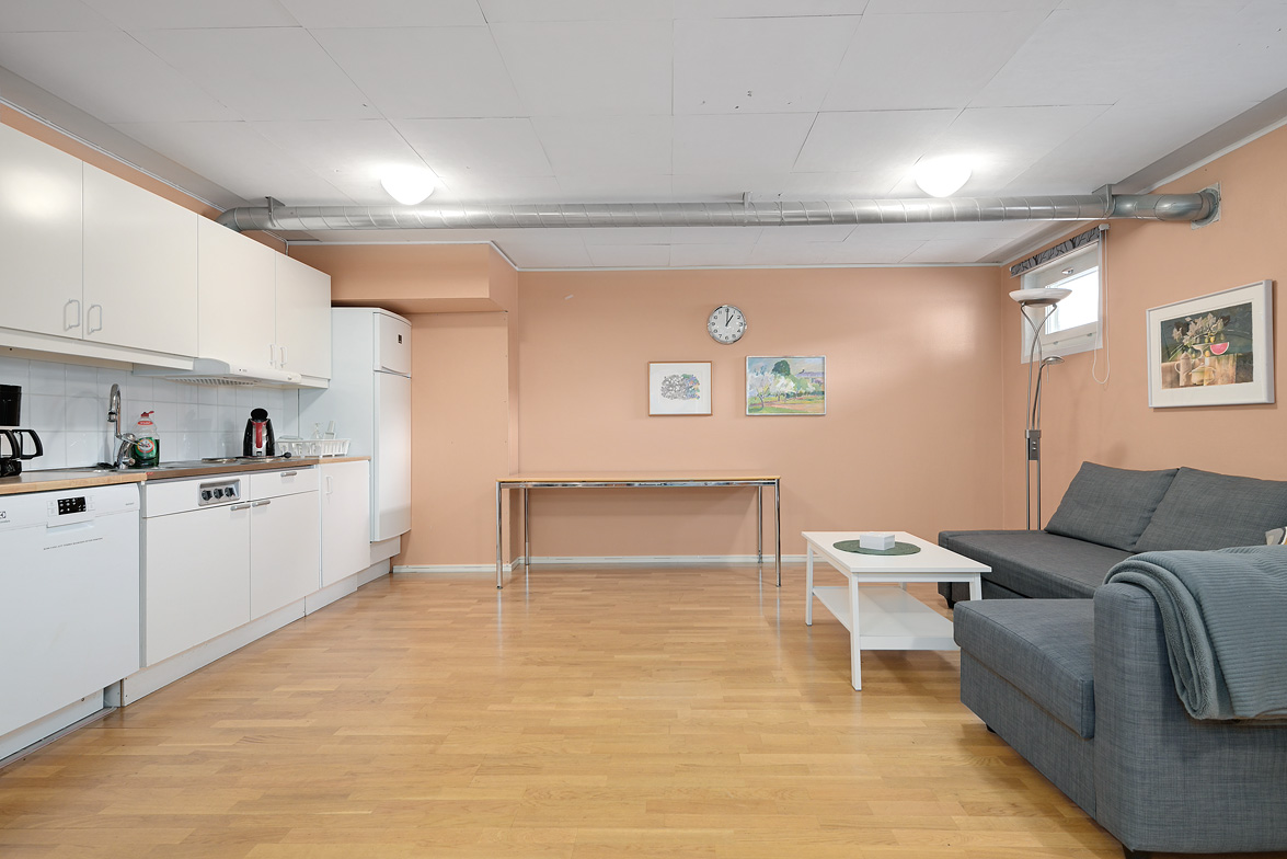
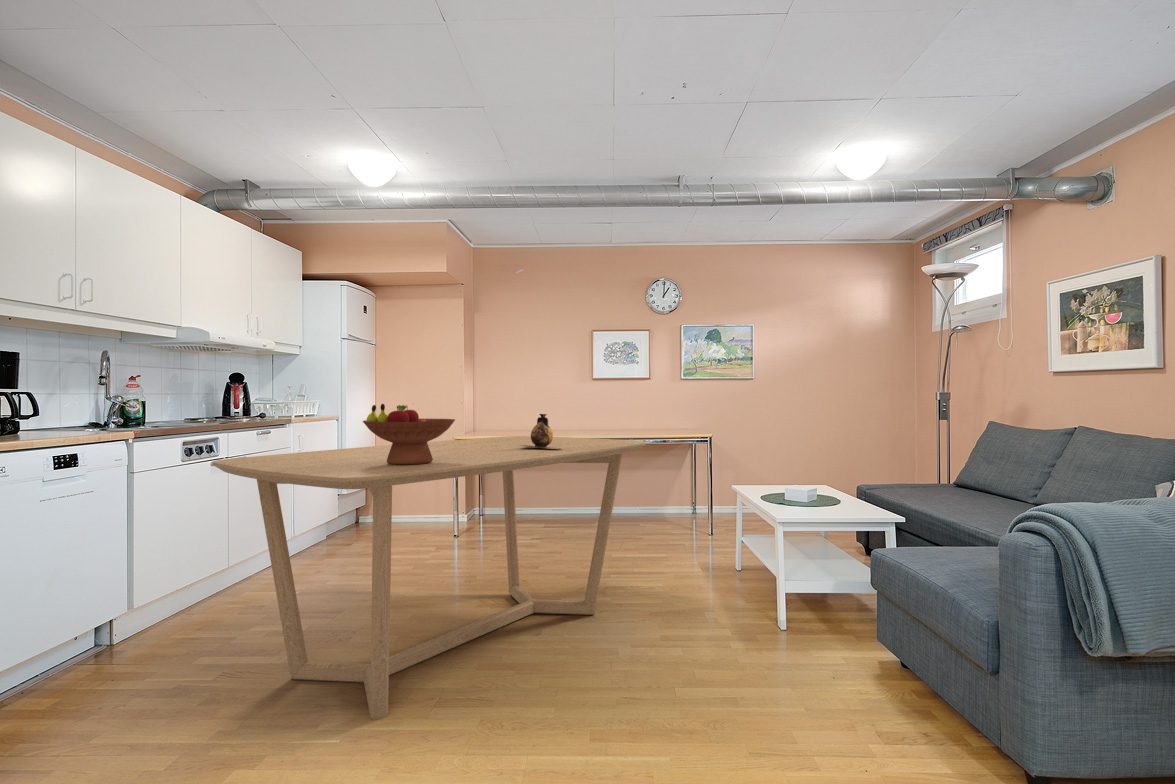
+ dining table [212,435,647,721]
+ vase [520,413,561,449]
+ fruit bowl [362,403,456,465]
::::
### Task directions
Copy the whole listing above word for word but do not carry over the pictures.

### Solution to this exercise
+ dining table [212,435,647,721]
+ vase [520,413,561,449]
+ fruit bowl [362,403,456,465]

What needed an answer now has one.